Let’s be honest: the collapse of Sonder wasn’t shocking. The red flags were everywhere: mounting losses, desperate pivots, and a licensing deal with Marriott that smelled more like desperation than a long-term play. What was surprising? Just how poorly Marriott handled the whole thing, from due diligence on the deal to guest experience on dissolution.

After cutting ties with Sonder just days before it filed for bankruptcy, Marriott left guests scrambling, many mid-stay, with little more than a vague “we’re here to help” email. Some were told to leave immediately, with no rebooking support, no credit, and no clear answers. A few guests didn’t even realize they’d booked with a Sonder property, because they booked through Marriott. So much for brand promise.

For a company that prides itself on consistency and guest trust, this was an unforced error. Licensing 140 properties (7,700 romes) with a partner that couldn’t integrate properly, couldn’t sustain operations, and clearly didn’t have a solid runway? That’s not just a Sonder problem; that’s a lapse in Marriott’s strategic judgment.
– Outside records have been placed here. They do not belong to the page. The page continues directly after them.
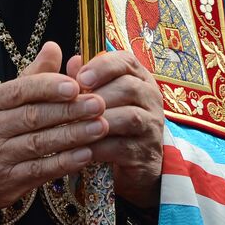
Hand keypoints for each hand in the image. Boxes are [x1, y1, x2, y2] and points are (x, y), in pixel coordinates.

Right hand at [0, 41, 105, 215]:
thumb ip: (31, 76)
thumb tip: (54, 47)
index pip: (19, 91)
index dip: (48, 87)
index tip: (75, 85)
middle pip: (33, 117)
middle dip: (69, 110)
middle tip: (99, 104)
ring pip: (39, 144)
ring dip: (73, 135)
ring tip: (100, 127)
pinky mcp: (8, 183)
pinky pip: (40, 172)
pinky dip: (64, 163)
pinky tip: (86, 154)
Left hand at [69, 50, 164, 207]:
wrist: (135, 163)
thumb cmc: (114, 122)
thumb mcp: (103, 97)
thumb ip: (88, 79)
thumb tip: (74, 62)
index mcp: (140, 78)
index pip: (127, 61)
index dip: (103, 66)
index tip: (80, 78)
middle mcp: (150, 99)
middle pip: (129, 87)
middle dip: (98, 95)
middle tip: (74, 105)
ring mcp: (151, 126)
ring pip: (129, 117)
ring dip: (98, 121)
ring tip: (74, 126)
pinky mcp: (144, 152)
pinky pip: (121, 147)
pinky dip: (98, 147)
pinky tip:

And the signs weren’t subtle. Weeks before the collapse, Sonder disclosed in SEC filings that it was at risk of delisting, lacked enough liquidity to operate for the next 12 months, and had ongoing legal issues, including an investor lawsuit over accounting errors.

Meanwhile, Marriott had just launched “Sonder by Marriott Bonvoy,” a co-branded soft-brand collection built around this shaky foundation. That 20-year agreement lasted about 14 months.

Someone’s got some ‘splaining to do?